Moreover, Americans drive giant cars. The United States is not going to give a lecture about energy efficiency. The real answer to the energy problem in the world is to find a way to use human resources to create economic value without using oil. That means education, technology and communications. So China’s policy today is very aggressive at building human resources. The rest of the world will just continue to complain.

In Western countries, “Made-in-China” always refers to cheap and low-end products. How do we change that image? How can Chinese companies brand themselves globally?

It’s very important. The best way is to study Japan and South Korea. Thirty years ago, “Made-in-Japan” was a serious problem. Japan was regarded as a country making little toys. They were cheap, bad quality. But today, the best quality products in the world are made in Japan. South Korea, 20 years ago, just began to make automobiles. Today South Korean cars and their digital products, like Samsung, are the very best in the world.

Today, one of the best car brands is Toyota. Toyota was a big joke in the United States 30 years ago. Toyota had terrible cars. But they learned how to make better cars and they built the brand. I like the strategy of building brands. The only way you can build a company with value is to create a brand that the customers trust. So Lenovo is doing a good job. It’s probably the best-known Chinese brand in the United States. They would not think it was a low quality IBM.

Today in the United States, Cisco is a very famous company that makes communication equipment. Huawei is as good as Cisco, but Huawei’s name is not as well known. So they have to do the marketing. They (Huawei) already have the products, and they just have to do the marketing and service work to build the brand. That’s a good reason why Chinese companies should make acquisitions in the United States. Because sometimes you can buy a company there that already has a brand and you can use their recognition.

In developing the Chinese capital market, what are your suggestions?

One problem with the Chinese capital market is that banks only loan money to large companies. China’s biggest problem is small company capital. In December, China opened its market. Foreign investors and banks are coming to China and going to the customers of the Chinese banks and showing them (SMEs) that they can get capital. So foreign banks are taking the customers away from the Chinese banks. The Chinese banks are going to have to work with smaller companies.

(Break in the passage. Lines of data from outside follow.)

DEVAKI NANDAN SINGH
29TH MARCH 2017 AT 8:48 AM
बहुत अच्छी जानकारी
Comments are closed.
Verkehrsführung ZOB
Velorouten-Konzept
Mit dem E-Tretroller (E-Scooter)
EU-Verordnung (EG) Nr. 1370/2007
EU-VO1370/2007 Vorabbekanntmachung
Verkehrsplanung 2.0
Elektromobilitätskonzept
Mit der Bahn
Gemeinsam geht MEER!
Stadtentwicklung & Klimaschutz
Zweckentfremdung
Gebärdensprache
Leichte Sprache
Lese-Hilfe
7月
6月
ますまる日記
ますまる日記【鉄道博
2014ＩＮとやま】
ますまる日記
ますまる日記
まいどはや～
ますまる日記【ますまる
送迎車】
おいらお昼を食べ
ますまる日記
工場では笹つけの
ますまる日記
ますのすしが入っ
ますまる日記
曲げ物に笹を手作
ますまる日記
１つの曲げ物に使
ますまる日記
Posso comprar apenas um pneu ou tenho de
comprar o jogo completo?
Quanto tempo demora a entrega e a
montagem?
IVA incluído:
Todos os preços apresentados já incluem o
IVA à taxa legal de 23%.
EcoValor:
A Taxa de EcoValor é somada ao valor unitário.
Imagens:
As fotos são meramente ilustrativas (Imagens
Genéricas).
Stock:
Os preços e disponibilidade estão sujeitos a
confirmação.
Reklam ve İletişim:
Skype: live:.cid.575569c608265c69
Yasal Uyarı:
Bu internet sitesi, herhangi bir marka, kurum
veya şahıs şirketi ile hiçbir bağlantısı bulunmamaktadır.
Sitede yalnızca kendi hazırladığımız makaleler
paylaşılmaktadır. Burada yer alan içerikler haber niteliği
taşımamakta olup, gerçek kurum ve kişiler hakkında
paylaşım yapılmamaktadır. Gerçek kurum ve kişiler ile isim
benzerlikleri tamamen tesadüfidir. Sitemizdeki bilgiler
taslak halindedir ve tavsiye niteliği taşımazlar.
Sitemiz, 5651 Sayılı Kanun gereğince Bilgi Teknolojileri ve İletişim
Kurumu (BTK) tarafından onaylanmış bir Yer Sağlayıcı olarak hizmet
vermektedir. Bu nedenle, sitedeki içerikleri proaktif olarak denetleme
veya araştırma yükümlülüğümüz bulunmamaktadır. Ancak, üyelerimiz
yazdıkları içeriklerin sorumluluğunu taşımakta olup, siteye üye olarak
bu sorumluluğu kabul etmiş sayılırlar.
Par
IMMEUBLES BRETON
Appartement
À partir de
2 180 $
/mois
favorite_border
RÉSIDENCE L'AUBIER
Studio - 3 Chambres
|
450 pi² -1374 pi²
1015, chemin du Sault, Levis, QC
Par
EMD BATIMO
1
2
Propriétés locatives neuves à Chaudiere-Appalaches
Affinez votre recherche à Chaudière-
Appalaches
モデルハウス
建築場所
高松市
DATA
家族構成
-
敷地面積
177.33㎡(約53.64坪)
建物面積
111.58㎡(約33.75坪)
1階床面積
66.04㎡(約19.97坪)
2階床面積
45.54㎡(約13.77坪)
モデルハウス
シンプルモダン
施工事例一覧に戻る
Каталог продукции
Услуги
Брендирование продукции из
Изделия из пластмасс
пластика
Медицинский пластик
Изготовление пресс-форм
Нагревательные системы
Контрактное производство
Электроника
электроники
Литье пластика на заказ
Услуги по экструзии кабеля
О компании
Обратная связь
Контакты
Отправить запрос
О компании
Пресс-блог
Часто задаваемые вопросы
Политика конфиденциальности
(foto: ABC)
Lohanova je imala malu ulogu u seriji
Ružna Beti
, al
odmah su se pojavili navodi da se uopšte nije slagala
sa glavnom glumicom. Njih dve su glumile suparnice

Large companies in the United States never borrow from banks, and no large company has any bank money. In the United States, the banks only exist to loan to individuals and to small companies. Less than 25 percent of business capital comes from the banks, and most of the capital comes from private equity. Take General Electric as an example. If GE wants to build a new business, they will not go to the banks to borrow money. They will go to the stock market, or the bond market or the commercial paper market, and get the money because it’s cheaper. So in the United States, if the bank is going to lend money, they have to go to small companies. So the banks in the United States exist to loan money to SMEs. They do other things with large companies, like advise on currency trading or commodity trading. But they don’t loan money to big companies. The U.S. and European banks coming into China are coming in to provide capital to small companies. So that’s going to help SMEs.

China needs a bond market and a commercial paper market, and China also needs a derivatives market, like options and futures, which are beginning to happen in different places. So those are all starting to grow.